◆ CHECK YOUR UNDERSTANDING
(1) In the data frame comparison note below, duplicate the passage that begins at the words "Let's define our" and ends after the words "together for comparison.".
(2) Pick up the data frame comparison note below at the point where it stops, and extend it with the text that follows.

◆ DOCUMENT EXTRACT
== Segment start ==
This is a quick note showing how to compare two data frames using
the [data algebra](https://github.com/WinVector/data_algebra).  The question is: which rows
are in one data frame and not the other

First let's set up our example

In [1]:

# import packages
import string
import numpy
import numpy.random
import pandas

from data_algebra.data_ops import *
from data_algebra.cdata import *
import data_algebra.BigQuery
import data_algebra.SQLite



In [2]:
# build synthetic example data

# seed the pseudo-random generator for repeatability
numpy.random.seed(1999)

# choose our simulated number of observations
n_obs = 100
symbols = list(string.ascii_lowercase)

d1 = pandas.DataFrame({
    'group': numpy.random.choice(symbols, size=n_obs, replace=True),
})

d2 = pandas.DataFrame({
    'group': numpy.random.choice(symbols, size=n_obs, replace=True),
})

Our example question is: which rows are unique to `d1` and which are unique to `d2`.

Let's define our grouping columns and proceed.

In [3]:
# which columns we consider to be row keys
# can be more than one column
grouping_columns = ['group']

Our plan is simple, we count how many rows each table has
for a given key and then join the results together for comparison.
== Segment end ==
◆ Pose landmark coordinates
== Segment start ==
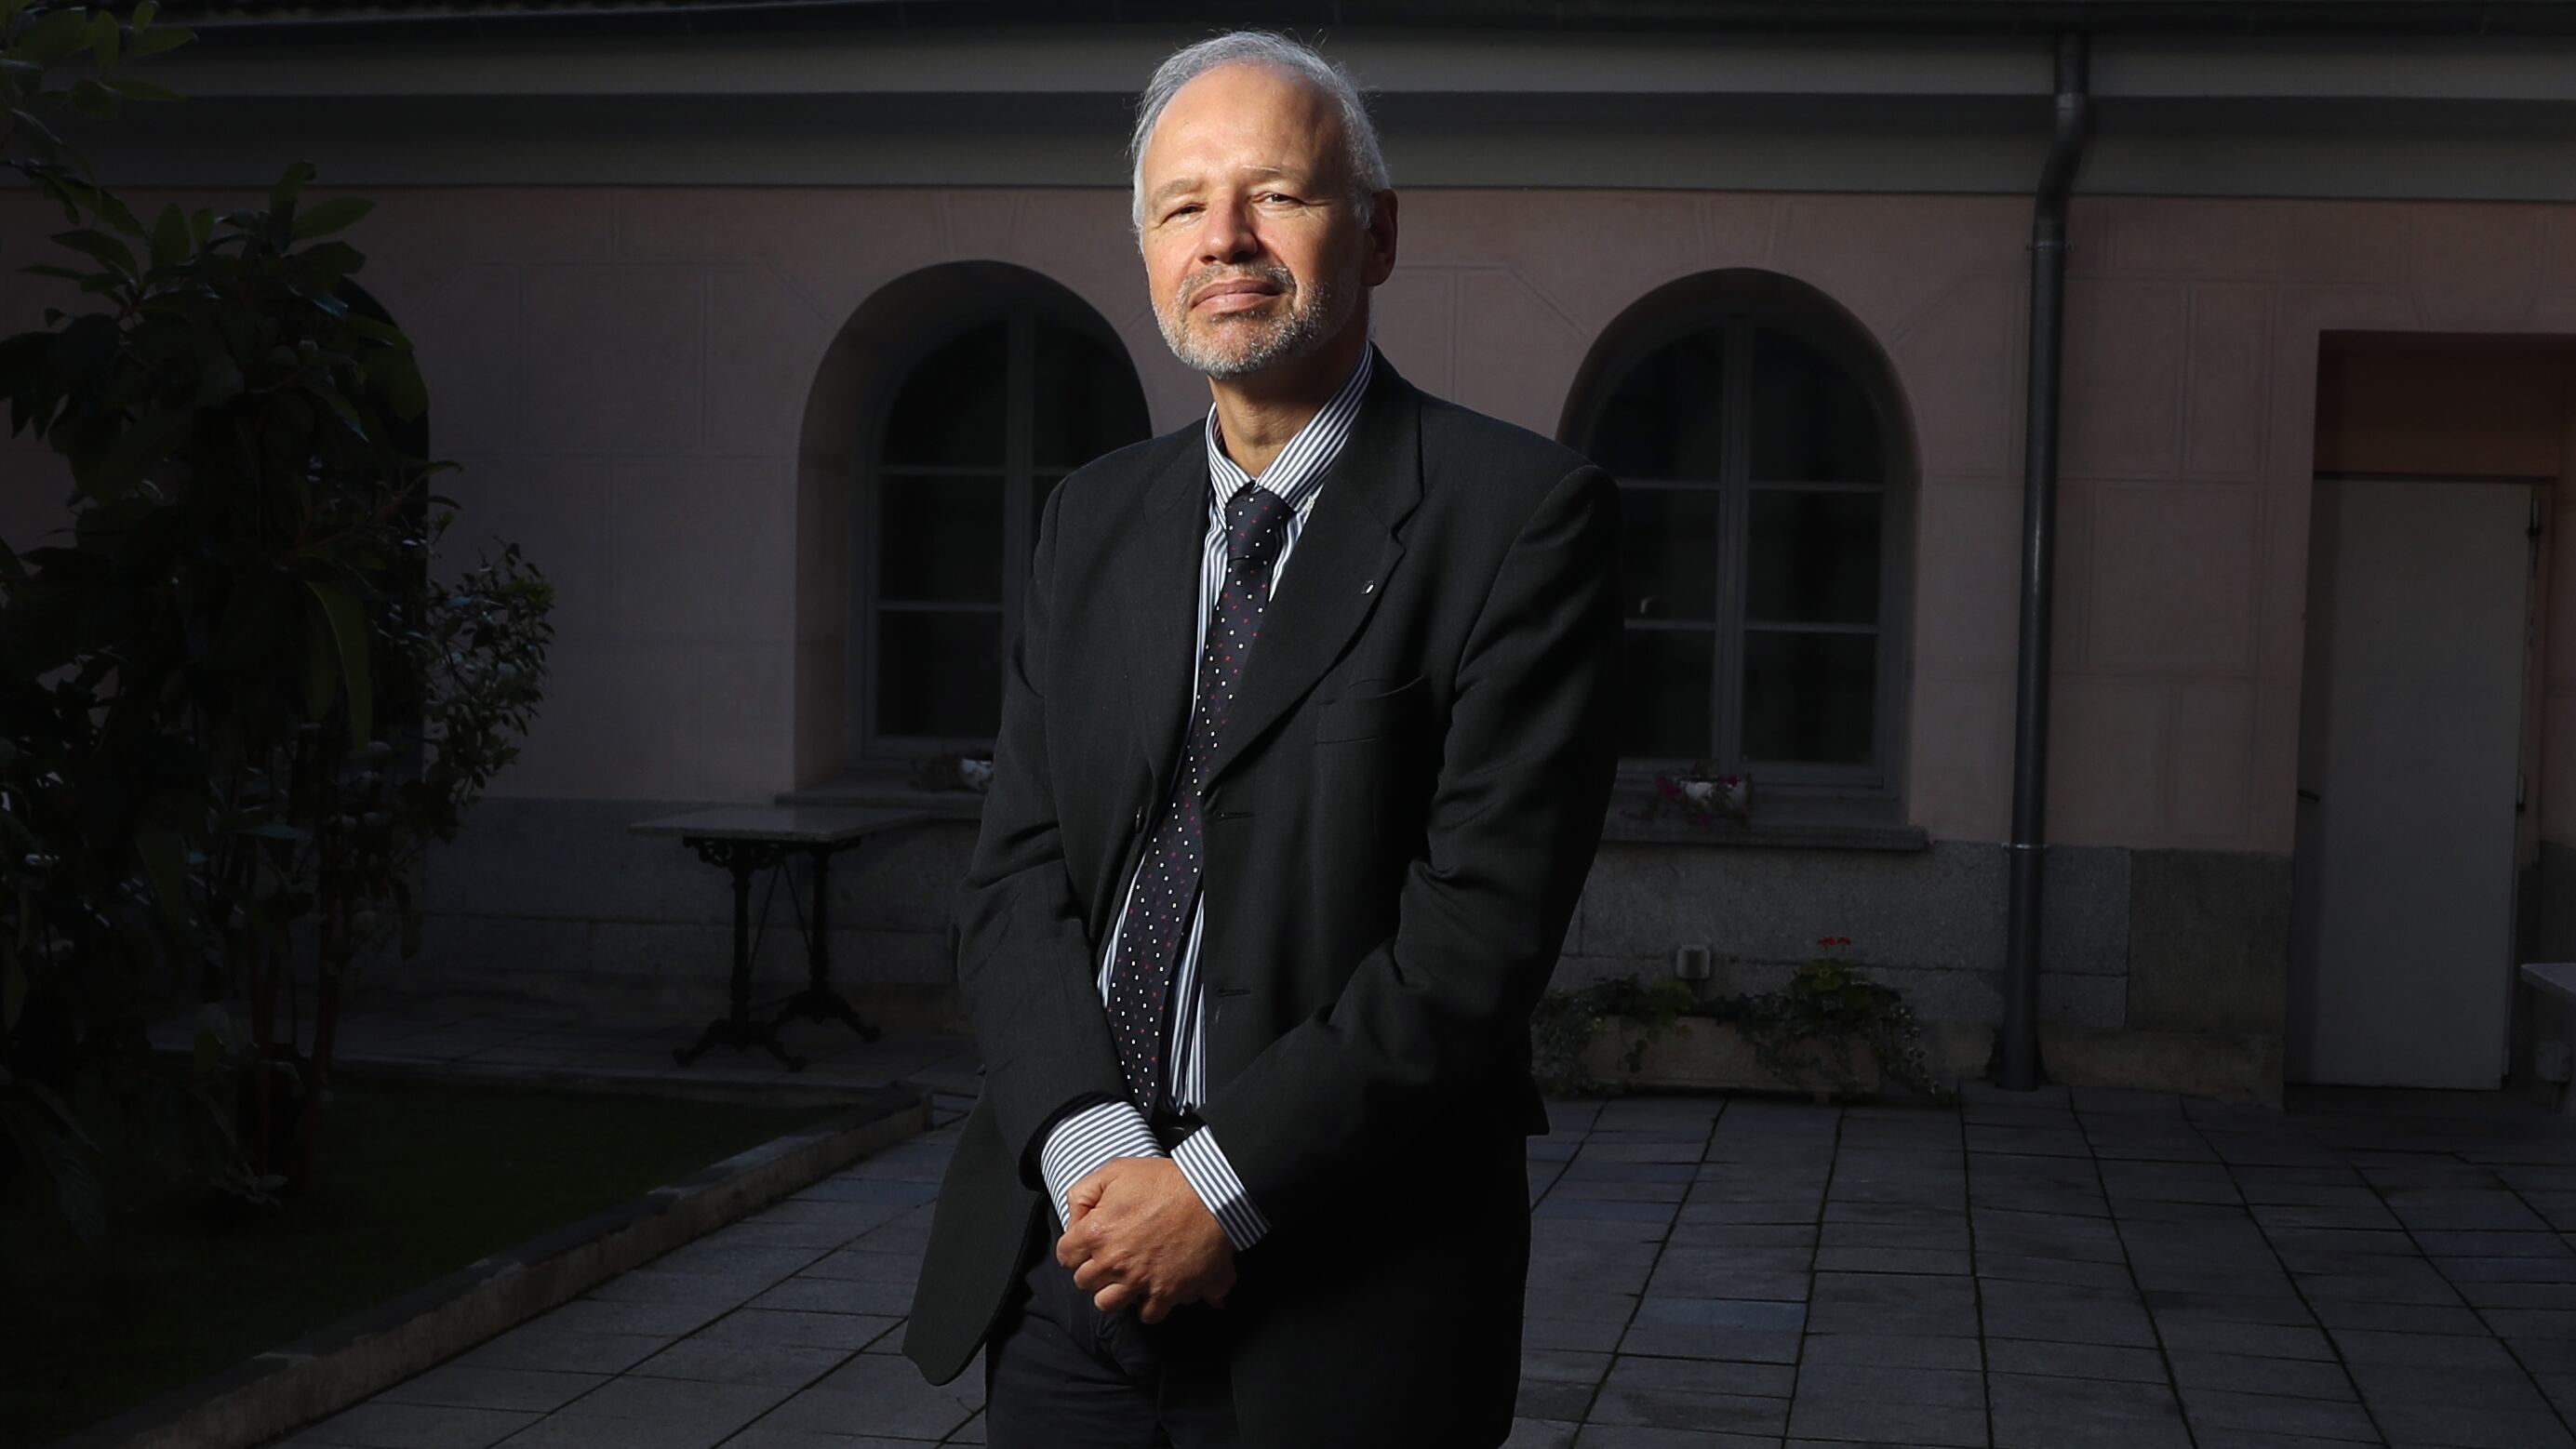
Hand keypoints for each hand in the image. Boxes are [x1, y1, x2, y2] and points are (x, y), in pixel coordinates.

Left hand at [1056, 1157, 1235, 1322]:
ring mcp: (1139, 1280)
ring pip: (1108, 1304)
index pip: (1065, 1256)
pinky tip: (1152, 1288)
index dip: (1076, 1249)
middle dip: (1095, 1270)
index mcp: (1096, 1232)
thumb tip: (1075, 1221)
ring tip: (1127, 1277)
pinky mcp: (1166, 1292)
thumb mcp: (1115, 1171)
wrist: (1211, 1195)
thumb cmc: (1165, 1181)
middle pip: (1085, 1283)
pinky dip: (1148, 1306)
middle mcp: (1113, 1262)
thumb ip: (1083, 1194)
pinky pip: (1147, 1315)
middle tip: (1111, 1257)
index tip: (1088, 1245)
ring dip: (1115, 1292)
== Segment end ==
◆ PER-TASK OUTPUTS
(1)
Let's define our grouping columns and proceed.

In [3]:
# which columns we consider to be row keys
# can be more than one column
grouping_columns = ['group']

Our plan is simple, we count how many rows each table has
for a given key and then join the results together for comparison.

(2)
The data algebra notations we will use include:

  * `descr()`. `descr(name=value)` is a notation that builds a description
     of a the Pandas data frame "`value`" and refers to this table by the name "`name`".
  * `.project()`. The project an aggregation that produces one row per distinct combination
     of values in the grouping columns. The grouping columns are copied into the result,
     and we can calculate additional columns, such as the row count `(1).sum()`.
  * `.natural_join()` joins two tables on the keys specified by "`by`".
  * `.extend()` allows us to calculate new columns. In this case we are using `coalece()`
    to replace missing values produced by the join with zeros. The missing values are
    exactly the key combinations where one table has rows and the other does not.

In [4]:

summary_ops = (
    descr(d1=d1)
        .project(
            {'d1_count': '(1).sum()'},
            group_by=grouping_columns)
        .natural_join(
            b=descr(d2=d2)
                .project(
                    {'d2_count': '(1).sum()'},
                    group_by=grouping_columns),
            by=grouping_columns,
            jointype='full')
        .extend({
            'd1_count': 'd1_count.coalesce(0)',
            'd2_count': 'd2_count.coalesce(0)',
            })
)

Once we have our intended set of operations we can execute them against our tables by
supplying data for each named table using the `.eval()` method.

In [5]:
summary_table = summary_ops.eval({'d1': d1, 'd2': d2})

summary_table

Unnamed: 0,group,d1_count,d2_count
0,a,4.0,4.0
1,b,2.0,2.0
2,c,2.0,4.0
3,d,3.0,4.0
4,e,8.0,1.0
5,f,1.0,2.0
6,g,5.0,5.0
7,h,5.0,4.0
8,i,4.0,3.0
9,j,3.0,7.0


(Note: data algebra can run the exact same command in many databases by automatic translation to SQL
by the `.to_sql()` method.)

From the resulting summary it is easy to see which columns are unique to one table or another.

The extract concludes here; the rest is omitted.